▸ Exercises
- a) In the text about Italica Press, what was the press's first book, and in what year did it appear?
- b) List the digital fonts that the text about Italica Press says were the only ones available in the press's early days.
- c) Continue the text about Italica Press, starting after its last sentence.

American publishing company

Italica Press was founded in New York in 1985 by Eileen Gardiner and Ronald G. Musto. The press, now in its fourth decade, publishes English translations of works from the Middle Ages and Renaissance and English translations of contemporary Italian literature. It also publishes essays and collected essays in the study of art and history. It specializes in urban studies, medieval pilgrimage, medieval romances and chansons de geste, women writers, fiction, poetry, short stories and plays.

Over the years it has maintained its editorial goal of publishing an average of six titles a year, and its catalog now lists about 130 titles with nearly 400 authors, editors and translators. Italica's list is developed directly from submitted proposals.

Italica has published works by Torquato Tasso, Giovanni Boccaccio, Guido Cavalcanti, Francesco Petrarch, Gaspara Stampa, Grazia Deledda, Luigi Pirandello, Massimo Bontempelli, Aldo Palazzeschi, Vasco Pratolini, Anna Maria Ortese, and Dacia Maraini among many others.
Italica also publishes a series of scholarly essays, "Studies in Art & History," with volumes dedicated to scholars such as Aldus Manutius, Paul Oskar Kristeller, Eugene F. Rice, Jr., William S. Heckscher, Irving Lavin, Marilyn Aronberg Lavin and Sarah Blake McHam.

As a small press in the 1980s, Italica was recognized for its innovative approach to publishing, making early use of Macintosh computers and laser printers to produce pages with the look of hot type and other elements of traditional fine printing, while many university and scholarly presses were shooting from camera-ready pages produced on typewriters. In the early days of Italica Press, the only digital fonts available were Courier, Helvetica, Times and Symbol, but slowly a full range of fonts became available. Its first book, The Revolution of Cola di Rienzo, appeared in 1986 complete with one of the first full book indexes generated electronically. Italica's pages were produced physically on a laser printer and then sent for tradition offset printing to one of the several specialized printers then in Ann Arbor, Michigan. Art was produced on Velox paper by photostat machines and traditional methods and pasted onto "flats." In 1992, Italica produced its first book created entirely in Aldus PageMaker; appropriately it was a tribute to the Renaissance scholar and printer Aldus Manutius. It contained dozens of illustrations and a foreword by the president of Aldus Corporation, Paul Brainerd, citing the importance of this Italica Press publication.

▸ Information shown
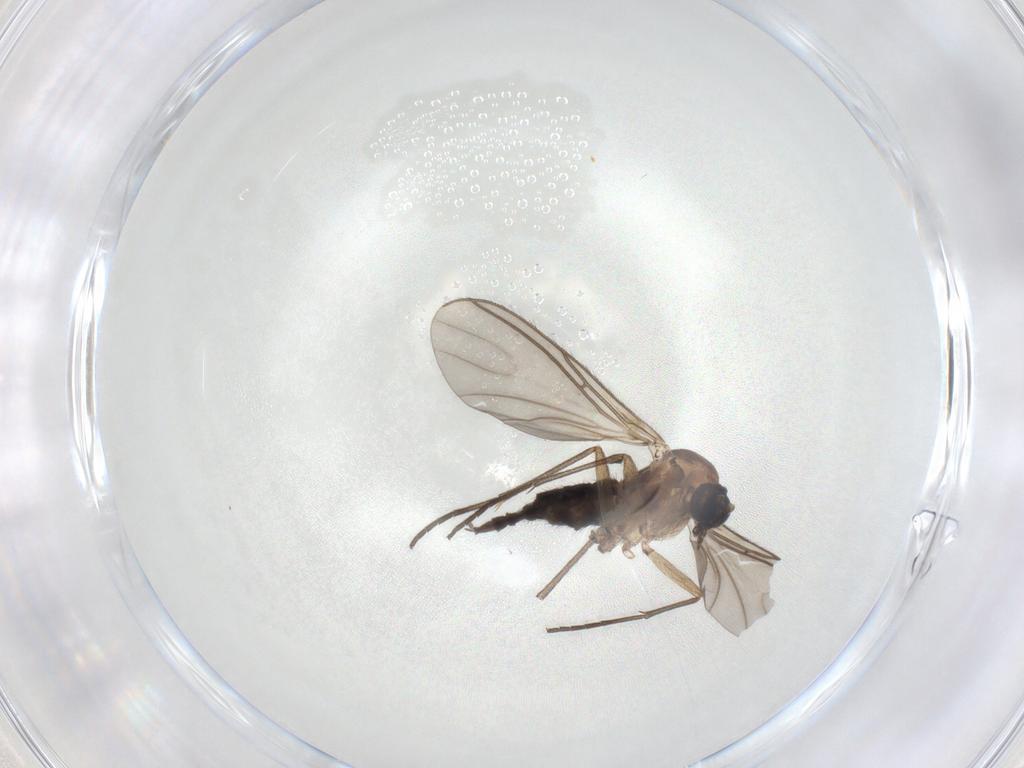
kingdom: Animalia
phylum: Arthropoda
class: Insecta
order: Diptera
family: Sciaridae
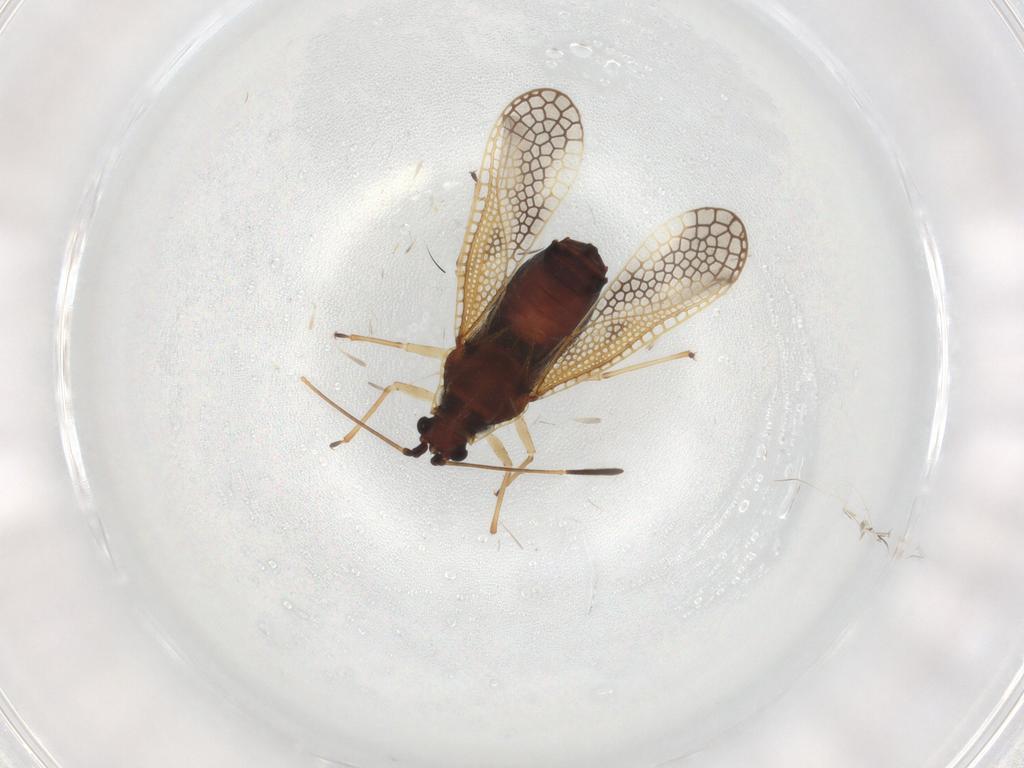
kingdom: Animalia
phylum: Arthropoda
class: Insecta
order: Hemiptera
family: Tingidae
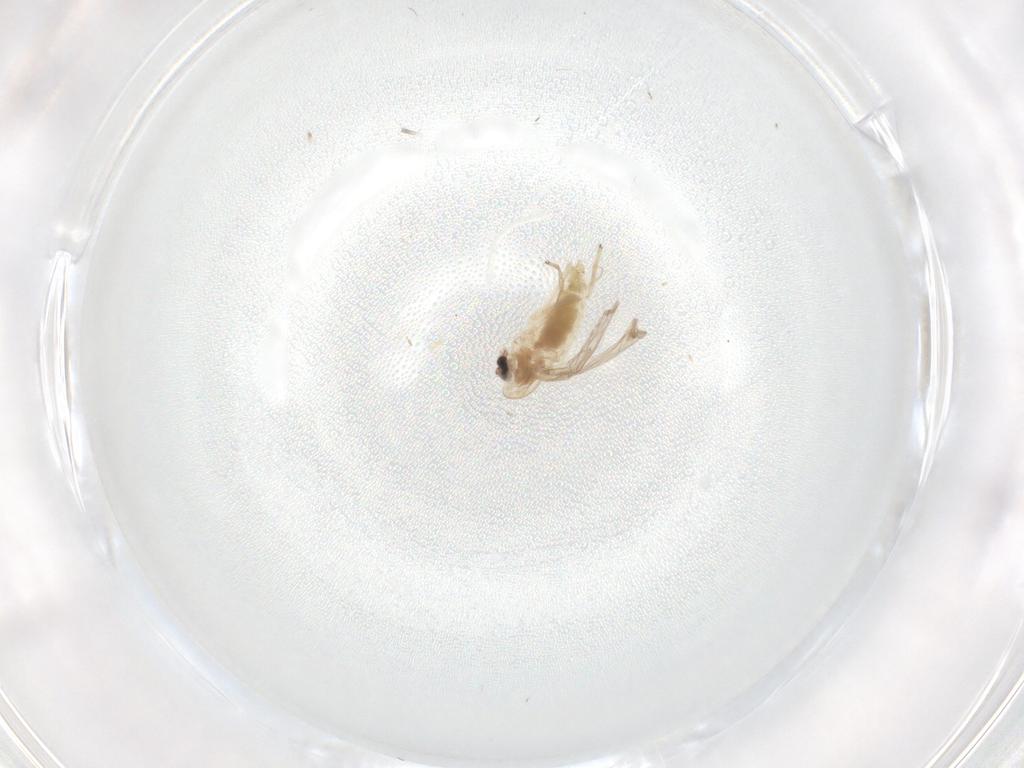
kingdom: Animalia
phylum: Arthropoda
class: Insecta
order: Diptera
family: Chironomidae
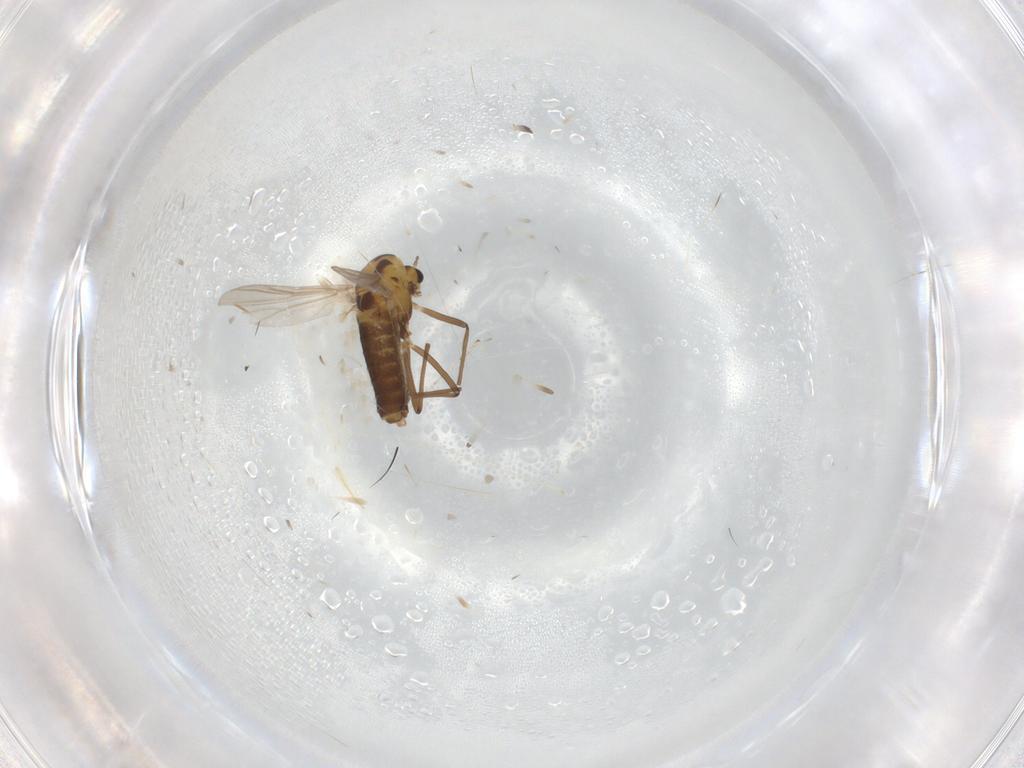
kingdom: Animalia
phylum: Arthropoda
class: Insecta
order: Diptera
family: Chironomidae
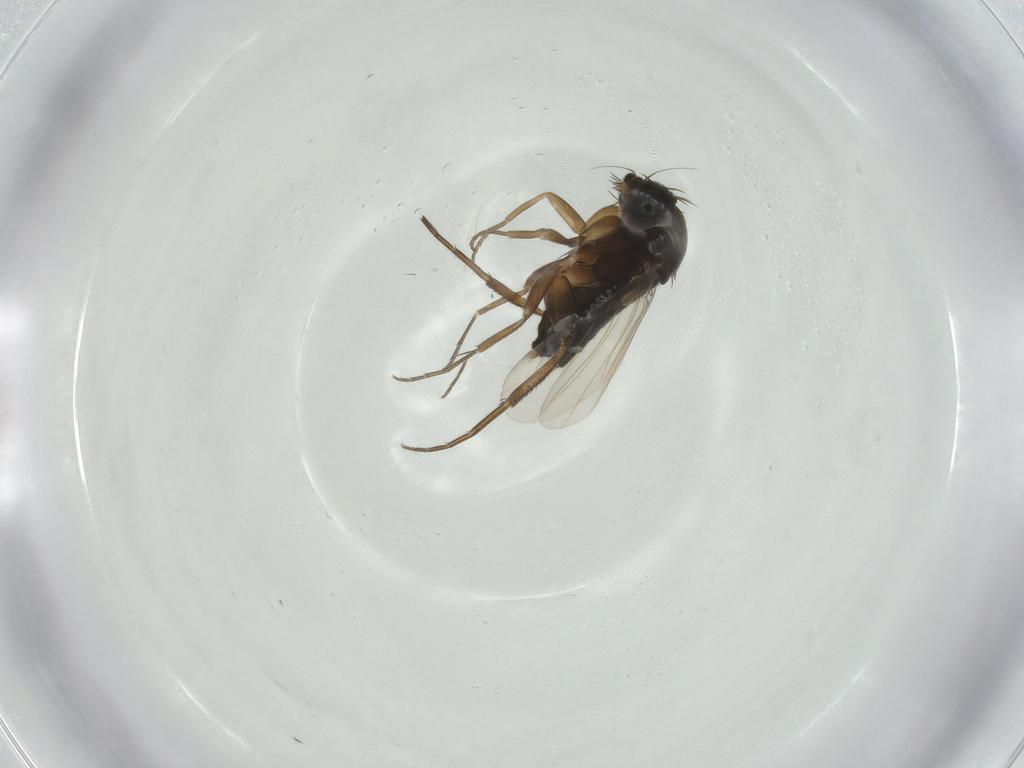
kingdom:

▸ Expected responses
- a) The Revolution of Cola di Rienzo, in 1986.

- b) Courier, Helvetica, Times, Symbol

- c)
In 1993, Italica Press became one of the earliest ebook publishers with its The Marvels of Rome for the Macintosh, which was a HyperCard edition of a medieval pilgrim’s guide to the city, the Mirabilia Urbis Romae. In a 1994 review, Architronic stated: “it is an enjoyable demonstration of the future of HyperCard programming, when interactive layers will make innovative approaches to thinking about texts possible.” By 1995, Italica's tenth anniversary, it was also using personal computers to manage its entire business — from order processing to mailing list management and advertising design. By the 1990s, Italica was producing and sending digital-only files to printers.

By 1995, the press was among the first to use extensively the new technologies of short-run digital printing and print-on-demand. In 2001, it published one of the first digital archival collections on CD-Rom, The Records of the Venetian Senate, 1335-1400. It was edited by Benjamin G. Kohl and included 4,389 archival records. By 2010 it had embraced the possibilities of online publishing with open access titles, maps (for instance for Irish pilgrimage and medieval Naples), image galleries and bibliographies. The 2014 publication of William Tronzo's Petrarch’s Two Gardens: Landscape and the Image of Movement marked the beginning of a new phase of Italica's publication program with the introduction of color art to interior pages. Italica Press has long prided itself on its strong editorial work, the design of its books and the growth of its backlist, where no title ever goes out of print. Almost all its titles are now available as Amazon Kindle ebooks, as well as in print. In summer 2017, many Italica Press titles were selected for online publication through JSTOR.